What you need to do: Swap "Telefonkonferenz" for "Videokonferenz" in the part that opens with the line containing "JOB & AUSBILDUNG" and runs through the last line. Give back only that part, with everything else left as it is.

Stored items
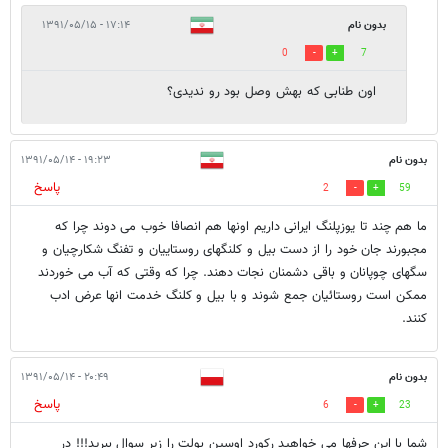
بدون نام
۱۷:۱۴ - ۱۳۹۱/۰۵/۱۵
0
7
اون طنابی که بهش وصل بود رو ندیدی؟
بدون نام
۱۹:۲۳ - ۱۳۹۱/۰۵/۱۴
پاسخ
2
59
ما هم چند تا یوزپلنگ ایرانی داریم اونها هم انصافا خوب می دوند چرا که
مجبورند جان خود را از دست بیل و کلنگهای روستاییان و تفنگ شکارچیان و
سگهای چوپانان و باقی دشمنان نجات دهند. چرا که وقتی که آب می خوردند
ممکن است روستائیان جمع شوند و با بیل و کلنگ خدمت انها عرض ادب
کنند.
بدون نام
۲۰:۴۹ - ۱۳۹۱/۰۵/۱۴
پاسخ
6
23
شما با این حرفها می خواهید رکورد اوسین بولت را زیر سوال ببرید!!! در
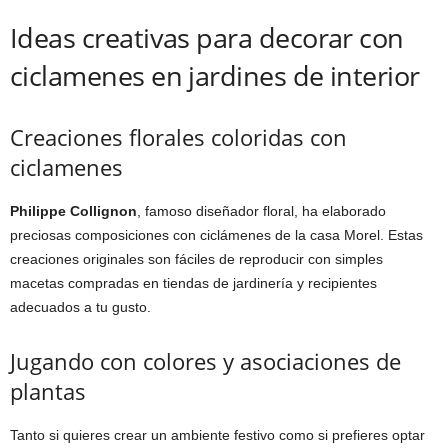
Ideas creativas para decorar con
ciclamenes en jardines de interior
Creaciones florales coloridas con
ciclamenes
Philippe Collignon
, famoso diseñador floral, ha elaborado
preciosas composiciones con ciclámenes de la casa Morel. Estas
creaciones originales son fáciles de reproducir con simples
macetas compradas en tiendas de jardinería y recipientes
adecuados a tu gusto.
Jugando con colores y asociaciones de
plantas
Tanto si quieres crear un ambiente festivo como si prefieres optar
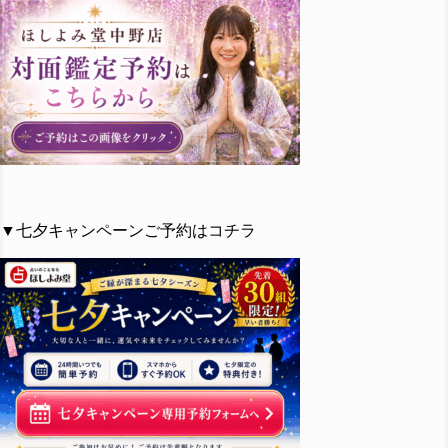
▼七夕キャンペーンご予約はコチラ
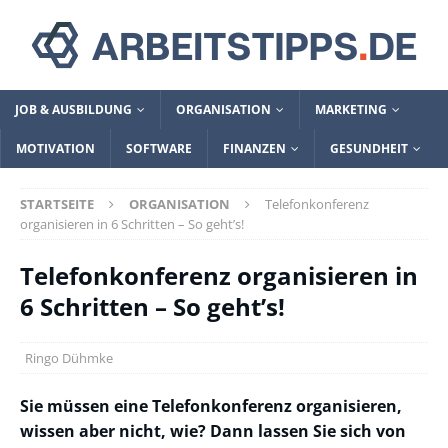
JOB & AUSBILDUNG
ORGANISATION
MARKETING
MOTIVATION
SOFTWARE
FINANZEN
GESUNDHEIT
STARTSEITE
ORGANISATION
Telefonkonferenz
organisieren in 6 Schritten – So geht’s!
Telefonkonferenz organisieren in
6 Schritten – So geht’s!
Ringo Dühmke
Sie müssen eine Telefonkonferenz organisieren,
wissen aber nicht, wie? Dann lassen Sie sich von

Solution to this problem:
JOB & AUSBILDUNG
ORGANISATION
MARKETING
MOTIVATION
SOFTWARE
FINANZEN
GESUNDHEIT
STARTSEITE
ORGANISATION
Videokonferenz
organisieren in 6 Schritten – So geht’s!
Videokonferenz organisieren in
6 Schritten – So geht’s!
Ringo Dühmke
Sie müssen eine Videokonferenz organisieren,
wissen aber nicht, wie? Dann lassen Sie sich von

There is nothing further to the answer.